©2022 Kore Yamazaki/MAG GARDEN-Mahoome Partners
Rub. Damned.
After weeks of construction, it’s finally time for the 10,000-pound elephant in the room to crash through the walls. We, the audience, knew something was up the moment Morrigan and her fearsome steed showed up at Elias’ house to ask about Chise. There’s never a great time to have some old Celtic god specifically looking out for you, but having Cernunnos breathing down your neck at Yule is especially ominous. The winter solstice is traditionally a time for death and rebirth, when the darkness of night is greatest in the hemisphere before gradually receding until summer begins, so it’s fitting that Our slow conflict has finally reached its climax.
The wild part is that we still don’t know exactly what’s happening or why. It is implied that Philomela has been fighting a curse all this time, a curse that has been trying for months to motivate her to absorb the magic of every student and teacher in the school, an urge that she He’s actively trying to fight back. However, it’s still not entirely clear and it’s hard to say what the curser’s ultimate goal is. The obvious suspect is Lizbeth, but the Headmistress’s nonchalant attitude at the end of this episode, combined with her deliberately lax defenses, suggests that she is in on the plot. His machinations in the background. Lord knew Philomela was not a coherent source for an answer, since the closest she came was that she wanted to leave school and say hello to her parents. [cô ấy]who are waiting in hell.” Knowing this program, it is impossible to say whether it is metaphorical or purely literal.

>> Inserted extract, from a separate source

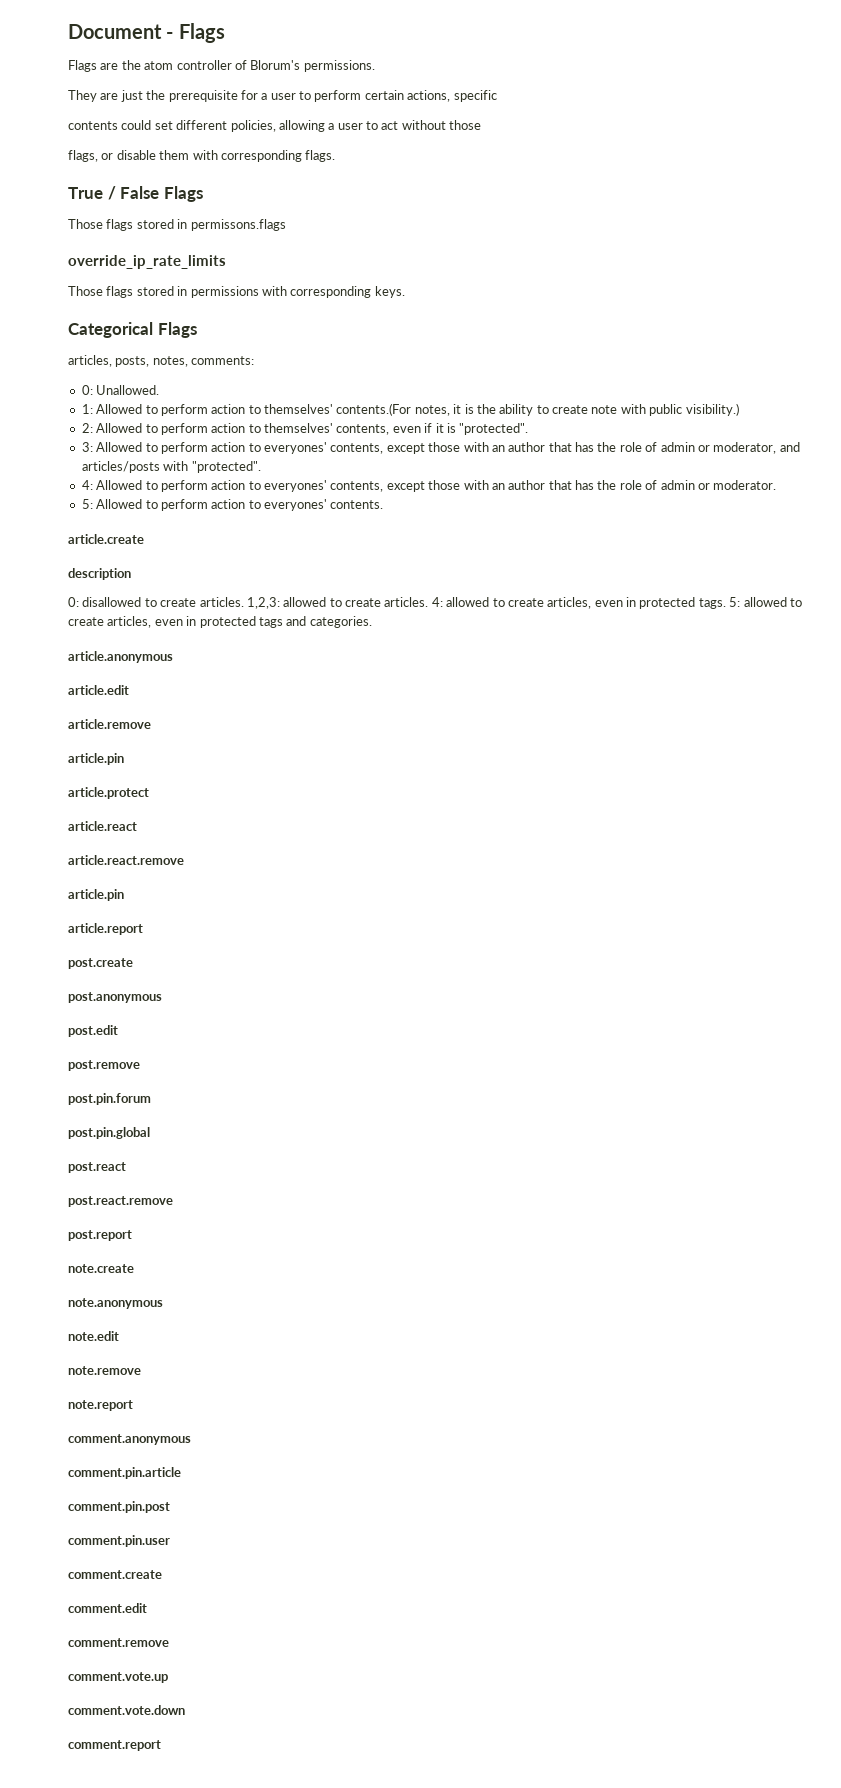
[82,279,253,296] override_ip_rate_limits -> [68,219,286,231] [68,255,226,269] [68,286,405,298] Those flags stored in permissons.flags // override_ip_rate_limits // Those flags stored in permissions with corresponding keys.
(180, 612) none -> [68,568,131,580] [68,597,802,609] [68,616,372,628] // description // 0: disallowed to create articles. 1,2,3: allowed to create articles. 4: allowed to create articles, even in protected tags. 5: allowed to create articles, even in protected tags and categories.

Yet all those questions only add to the horror of Philomela’s transformation. After countless pressures gnawing at her, inside and out, something finally broke, and it was both fascinating and terrifying to witness. It is said that the last drop was just a knock on Veronica’s door—a cold, monotonous, almost robotic reminder of the forces in her life that had kept her locked up and anxious for so long. In a sense, her transformation is almost cathartic, allowing her to finally express the seething anger she has suppressed for so long. The way she criticized Rian before draining his magic was terrifying. Yet this is also our first glimpse of Philomela’s rage, of the resentment that her kind nature and abusive upbringing have managed to suppress for different reasons. . With or without an explicit curse, this is a breakdown that was always going to happen—but Philomela now has the ability to take down others with her, and she’s exhausted the energy to stop it. Given the much more common visual allusion to vines, it’s probably coincidental that the mass of tendrils growing from her resembles exposed nerve endings, but it fits nonetheless. Philomela’s pain is now on display for all to see.
Of course, there are still mysteries to be solved and conflicts yet to come. We’re still waiting for the werewolf’s return, not to mention everything with Lucy’s family and the full intentions of the parties involved need to be answered in the remaining episodes. Still, this feels like the climax of this season, when all the simmering tension rises to the surface and explodes in all its disturbing glory. Tense, gripping television and I can’t wait to see it all pay off in the coming weeks.
Rating:
Bride of the Ancient Magus is now streaming on Crunchyroll.